Нам бояться нечего, домой едем. А он планшетку надвое разбросал, посмотрел, как в книгу, поглядел на наши рожи, застегнул планшетку и говорит:

— От оно як… Ты — Анатолий Серегин, а ты — Игорь Шальнев.

Взял нас за шиворот и повел. В милиции при вокзале он доложил дежурному: беглецы нашлись. И мы только тогда сообразили, что нас давно разыскивают по фотографиям.

До вечера сидели в комнате под замком. Дали нам полбуханки черного, по куску рафинада и чаю в железных кружках.

Вечером приехала моя мать. Конечно, слезы, упреки. Но она быстро успокоилась и говорит Эсбэ: — Тебя я тоже беру. — И жалостно так на него посмотрела.

Эсбэ спросил, почему не приехал его отец, а она говорит:

— Понимаешь, так получилось… В общем, после расскажу…

Мама расписалась в книге, что получила нас в целости и сохранности, и нас отпустили.

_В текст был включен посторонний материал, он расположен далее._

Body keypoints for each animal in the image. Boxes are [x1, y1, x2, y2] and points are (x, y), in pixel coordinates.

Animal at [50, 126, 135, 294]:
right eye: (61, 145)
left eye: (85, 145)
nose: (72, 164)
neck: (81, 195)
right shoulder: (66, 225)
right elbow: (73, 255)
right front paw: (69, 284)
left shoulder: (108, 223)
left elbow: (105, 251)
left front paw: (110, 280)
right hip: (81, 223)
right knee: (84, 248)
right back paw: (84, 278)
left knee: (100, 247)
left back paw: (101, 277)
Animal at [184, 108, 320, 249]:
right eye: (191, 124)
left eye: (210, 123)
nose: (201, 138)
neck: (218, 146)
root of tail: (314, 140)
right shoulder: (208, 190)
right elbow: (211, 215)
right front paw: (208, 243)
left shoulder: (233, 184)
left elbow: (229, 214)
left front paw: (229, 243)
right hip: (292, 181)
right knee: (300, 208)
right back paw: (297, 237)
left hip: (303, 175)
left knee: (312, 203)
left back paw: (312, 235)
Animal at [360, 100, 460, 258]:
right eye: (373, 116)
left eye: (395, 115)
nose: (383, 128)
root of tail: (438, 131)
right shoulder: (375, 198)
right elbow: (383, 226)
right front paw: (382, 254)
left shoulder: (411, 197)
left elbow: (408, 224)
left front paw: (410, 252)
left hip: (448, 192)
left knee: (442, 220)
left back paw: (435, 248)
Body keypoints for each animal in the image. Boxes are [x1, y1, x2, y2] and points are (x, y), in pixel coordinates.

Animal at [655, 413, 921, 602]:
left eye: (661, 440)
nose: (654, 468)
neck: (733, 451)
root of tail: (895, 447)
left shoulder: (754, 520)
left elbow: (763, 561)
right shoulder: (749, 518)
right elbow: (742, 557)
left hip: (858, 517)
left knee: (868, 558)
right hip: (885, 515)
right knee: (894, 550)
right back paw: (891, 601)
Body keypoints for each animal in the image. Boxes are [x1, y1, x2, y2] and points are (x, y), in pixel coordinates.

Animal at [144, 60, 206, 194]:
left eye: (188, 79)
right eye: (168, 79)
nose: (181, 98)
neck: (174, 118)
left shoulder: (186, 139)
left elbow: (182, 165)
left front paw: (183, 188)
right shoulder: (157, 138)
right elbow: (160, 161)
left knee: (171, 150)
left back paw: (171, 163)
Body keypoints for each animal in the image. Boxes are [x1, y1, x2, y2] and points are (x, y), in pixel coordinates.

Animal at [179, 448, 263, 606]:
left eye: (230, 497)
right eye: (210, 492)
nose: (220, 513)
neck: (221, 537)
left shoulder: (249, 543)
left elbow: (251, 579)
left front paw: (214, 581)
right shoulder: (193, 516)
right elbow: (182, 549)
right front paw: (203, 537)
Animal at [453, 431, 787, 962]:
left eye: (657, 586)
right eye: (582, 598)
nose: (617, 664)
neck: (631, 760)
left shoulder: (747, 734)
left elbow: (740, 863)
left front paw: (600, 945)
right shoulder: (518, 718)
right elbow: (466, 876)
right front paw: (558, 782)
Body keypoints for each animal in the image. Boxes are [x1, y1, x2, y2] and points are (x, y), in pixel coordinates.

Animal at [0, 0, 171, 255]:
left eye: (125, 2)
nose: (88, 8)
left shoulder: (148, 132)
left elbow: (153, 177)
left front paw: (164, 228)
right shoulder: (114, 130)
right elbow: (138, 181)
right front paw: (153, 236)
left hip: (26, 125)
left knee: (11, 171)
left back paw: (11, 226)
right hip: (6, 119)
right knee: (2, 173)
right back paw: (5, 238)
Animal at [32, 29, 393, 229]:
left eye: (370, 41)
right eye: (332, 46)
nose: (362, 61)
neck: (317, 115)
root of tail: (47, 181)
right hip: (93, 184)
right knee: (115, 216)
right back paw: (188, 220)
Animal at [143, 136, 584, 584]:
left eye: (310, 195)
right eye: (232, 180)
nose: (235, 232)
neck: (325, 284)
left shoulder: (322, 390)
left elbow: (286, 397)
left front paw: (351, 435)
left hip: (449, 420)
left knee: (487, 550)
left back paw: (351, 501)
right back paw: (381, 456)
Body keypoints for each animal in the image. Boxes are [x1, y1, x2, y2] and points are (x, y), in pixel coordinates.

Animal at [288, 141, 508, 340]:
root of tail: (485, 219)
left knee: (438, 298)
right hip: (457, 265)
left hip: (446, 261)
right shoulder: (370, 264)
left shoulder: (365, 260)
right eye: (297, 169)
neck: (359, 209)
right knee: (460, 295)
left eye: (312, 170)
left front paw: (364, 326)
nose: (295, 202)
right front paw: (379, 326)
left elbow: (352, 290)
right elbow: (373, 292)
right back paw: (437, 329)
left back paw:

Домой ехали на последнем поезде. В вагоне мама объяснила Эсбэ, что его отца забрали ночью две недели назад, но дома все в порядке, сестренка Оля и няня Матрена здоровы, а свою молодую маму Эсбэ не увидит, потому что она куда-то уехала.

Эсбэ спросил: что значит «забрали»? За что забрали? Мама сказала: никто ничего толком не знает, но будто бы за растрату. Ей, видно, не хотелось об этом разговаривать, и она перевела на другое.

— Хорош у вас дружок, — говорит. — Заманил и бросил?

Я даже про отца Эсбэ забыл от таких слов. Объяснять, что если кто кого заманил, так скорее мы Брыся, а не он нас, не стоило, все равно бы она не поверила, не откуда ей известно, что Брысь в Горьком с нами расстался? Спрашиваю: — А Брысь разве вернулся? Она не поняла: — Какой Брысь?